(Author's note: This blogpost is a draft, a work in progress. I wanted to write down my thoughts about Anonymous Woman before the experience, emotions and impressions fade into oblivion. By posting this draft, I am signaling my intention to memorialize her.)
I had seen her once or twice before, sitting on a green canvas folding chair, the kind with armrests with scooped out pockets for beverage holders. Once in summer I saw her under a skimpy tree seeking shade from the scathing sun. She was a passing blur in my peripheral vision, old and obese, and black as a prune. Her ashy gray calves as big-around as tree trunks left a dent in my memory.
She is anonymous to the world, a homeless woman, living on the sidewalk under a tree or the eave of an abandoned building. Cars drive past her without slowing down, the same way I drove past her once in the summer and again in the fall.

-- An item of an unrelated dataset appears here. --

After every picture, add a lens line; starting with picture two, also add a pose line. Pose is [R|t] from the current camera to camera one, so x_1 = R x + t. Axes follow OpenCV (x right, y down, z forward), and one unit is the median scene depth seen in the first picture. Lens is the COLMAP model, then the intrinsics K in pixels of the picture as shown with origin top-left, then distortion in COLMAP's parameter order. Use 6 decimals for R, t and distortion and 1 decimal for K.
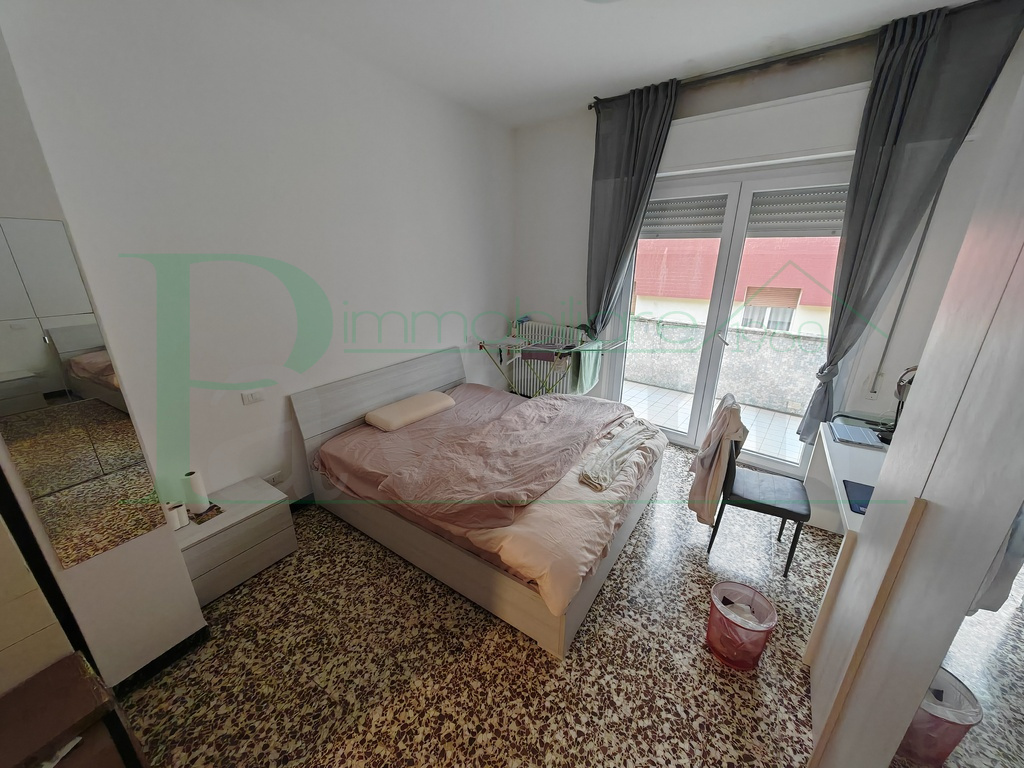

On Christmas Day I saw her right smack in front of me as I turned on Tennessee Street towards the 80 freeway. It was a beautiful winter day in the bay area, sunny and bright, beautiful but bone-chillingly cold. She sat in the sidewalk on her folding chair like a lump of overstuffed trash, covered by a dirty gray fleece blanket from head to toe, except for slits for her eyes.
My heart broke.
No, I thought. Not on Christmas Day. Not on a day when families were cozy and comfortable in their homes, opening presents, feasting heartily, heavily, indulgingly. But now I was running late for lunch and a movie date with my closest friends. I headed out to Oakland with a humbling sense of gratitude. There but for the grace of God go I. I told myself I would come back that night and get her, feed her.